We met November 19 to brainstorm next steps to achieve maximum leverage from our work, that is, to promote the process the e-signature team used and the related tools, promote the work products (i.e., documenting how to comply with the procedural directive), and identify ways to gain approval of the business plans already created and vetted by the team. At this meeting we outlined a presentation intended to explain what we did and some aspects of how we did it. We also began to discuss refocusing this wiki, transitioning from a site for ongoing collaboration into a guide and resource for future e-signature initiatives.
We made a presentation to our parent committee, the FIS Electronic Reporting Professional Specialty Group, February 10, 2009. The presentation was well received.
Since February work has continued on pilot project business plans. The West Coast E-fishticket business plan, for example, has recently been exported into a Microsoft Word document for finalization and submission for approval. And move recently (today) this wiki has been re-organized and enhanced with the addition of roadmap, checklist and examples of deliverables sections.
As of this reorganization (which is still a work in progress), I believe that this e-signature project will have satisfied its objectives:
- We understand eSignature opportunities and challenges, preferably understanding these in more than one context (for example, in the context of an eLogbook, and in the context of a permit application)
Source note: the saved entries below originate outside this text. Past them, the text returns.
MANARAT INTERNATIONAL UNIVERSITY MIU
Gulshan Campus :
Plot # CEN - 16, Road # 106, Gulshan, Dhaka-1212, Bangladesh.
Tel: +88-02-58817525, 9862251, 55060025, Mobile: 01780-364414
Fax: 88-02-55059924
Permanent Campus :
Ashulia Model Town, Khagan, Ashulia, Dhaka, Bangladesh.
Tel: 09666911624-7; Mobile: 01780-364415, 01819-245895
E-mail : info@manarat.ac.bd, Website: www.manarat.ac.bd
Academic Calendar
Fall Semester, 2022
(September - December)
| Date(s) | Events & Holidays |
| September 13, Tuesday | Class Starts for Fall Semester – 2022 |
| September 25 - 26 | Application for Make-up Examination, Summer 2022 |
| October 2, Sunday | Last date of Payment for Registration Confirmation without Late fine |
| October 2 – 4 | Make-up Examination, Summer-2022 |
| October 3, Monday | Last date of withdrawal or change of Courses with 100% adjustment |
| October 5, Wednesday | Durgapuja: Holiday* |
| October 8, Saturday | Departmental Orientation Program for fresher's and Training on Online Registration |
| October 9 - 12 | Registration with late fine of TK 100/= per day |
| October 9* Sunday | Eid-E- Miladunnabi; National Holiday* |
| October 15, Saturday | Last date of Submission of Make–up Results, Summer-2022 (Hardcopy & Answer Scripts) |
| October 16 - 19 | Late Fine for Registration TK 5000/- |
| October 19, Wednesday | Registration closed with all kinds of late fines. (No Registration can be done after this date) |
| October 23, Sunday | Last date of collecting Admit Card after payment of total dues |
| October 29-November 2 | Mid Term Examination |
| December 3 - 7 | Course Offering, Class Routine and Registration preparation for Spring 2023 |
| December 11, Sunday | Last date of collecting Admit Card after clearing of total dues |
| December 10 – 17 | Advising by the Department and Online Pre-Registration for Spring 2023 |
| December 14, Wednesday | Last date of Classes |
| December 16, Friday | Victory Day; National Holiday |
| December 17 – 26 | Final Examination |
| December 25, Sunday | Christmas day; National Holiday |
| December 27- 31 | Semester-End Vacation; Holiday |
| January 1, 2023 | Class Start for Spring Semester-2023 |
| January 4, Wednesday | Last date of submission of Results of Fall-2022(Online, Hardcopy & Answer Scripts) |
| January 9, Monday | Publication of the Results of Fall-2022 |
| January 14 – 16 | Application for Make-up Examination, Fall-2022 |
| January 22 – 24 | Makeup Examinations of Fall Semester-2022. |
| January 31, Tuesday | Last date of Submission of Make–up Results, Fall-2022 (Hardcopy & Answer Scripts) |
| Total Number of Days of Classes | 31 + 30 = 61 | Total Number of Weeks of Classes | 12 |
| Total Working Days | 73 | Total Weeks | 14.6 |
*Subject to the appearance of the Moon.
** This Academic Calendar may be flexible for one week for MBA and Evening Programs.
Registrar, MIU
We performed an e-signature due-diligence and documentation exercise as specified in the the Agency's e-signatures policy (32-110) and procedural directive (32-110-01) for five distinct e-signature pilot projects:
- Hawaii Longline Logbook – substantially complete with an implementation in production use
- Hawaii Non-Commercial Bottomfish Logbook – substantially complete
- National Permit System – documented elsewhere, not complete on this site
- West Coast Federal Fixed Gear eLogbook – in early stages of completion
- West Coast E-fishticket – substantially complete
- We have secured approval for our selected solution through an approved Business Plan, including a Justification, Requirements, Risk Assessment, Cost Benefit Analysis, and Implementation Plan Outline
I am not positive that any of the pilots have achieved approved status, but, I believe that at least three of the pilots are in a finalization stage where the remaining edits and reviews are managed by the pilot sponsor, so there is no longer a role in these pilots for the interdisciplinary team.
- Our documents provide enough detail to serve as a conceptual design and the basis for a software requirements specification and/or procurement specifications
This hasn't been tested but I believe it to be a justifiable position.
Based on my understanding of our objectives and deliverables, I am drafting a project completion report and I expect this fourth activity report to be the final summary of project activities distributed under our Stakeholder Communication Plan.